- **Passage to read**
╭──

Contact me (Tom) at tjanofsky at monetate if you're interested or have any
questions.

Thanks!

------
ianpri
SEEKING WORK - Remote (based in London)

Full-time freelancer, working remotely (although able to make meetings in
London) over 10 years of PHP experience, currently mainly working on Zend apps
although have experience in wordpress, silverstripe etc. Previously worked
with corporate clients (Lockheed Martin, Fujitsu Siemens, Barclays) as well as
media one (one of the sites I was working on was featured on a Google Chrome
TV advert)

Can handle frontend (CSS3/HTML5, JS templating etc) and am looking to move
into phonegap based stuff. Lots of experience in eLearning.

Contact details and portfolio in profile.

------
igomobile
SEEKING FREELANCER - Test Engineer - Remote (PHP / Yii SaaS Startup Based In
Texas, Lead Developer In Honolulu)

Currently we have a limited array of PHPUnit and Selenium tests and are hoping
to expand this drastically. Great opportunity to work on an exciting project
that has interesting integration points.

We need someone who knows how to properly handle development of automated
tests for a variety of integration points to web services and the like.

╰──

- **Task objective**
Pick up the freelance job-listing thread above where it stops and write its next few lines.

- **Material provided**
╭──

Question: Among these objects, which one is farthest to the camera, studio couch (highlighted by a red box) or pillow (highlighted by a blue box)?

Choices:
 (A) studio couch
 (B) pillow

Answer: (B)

╰──
╭──

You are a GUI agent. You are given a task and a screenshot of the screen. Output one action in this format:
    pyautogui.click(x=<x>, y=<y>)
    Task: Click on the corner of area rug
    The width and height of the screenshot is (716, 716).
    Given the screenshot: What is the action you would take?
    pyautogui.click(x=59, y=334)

╰──

- **Answer for this exercise**
Experience with setting up/managing a continuous deployment system for a
PHP/MySQL project is also very helpful.

Please email yiijob.hackernews@gmail.com

------
rsoto
SEEKING WORK - Mexico / Freelance

We are just two dudes who like to work on interesting stuff, Daniel (
<http://www.danielpliego.com/2012/> ) designs and does some frontend stuff and
me, Rafael ( <http://www.therror.com/> ) builds the back end.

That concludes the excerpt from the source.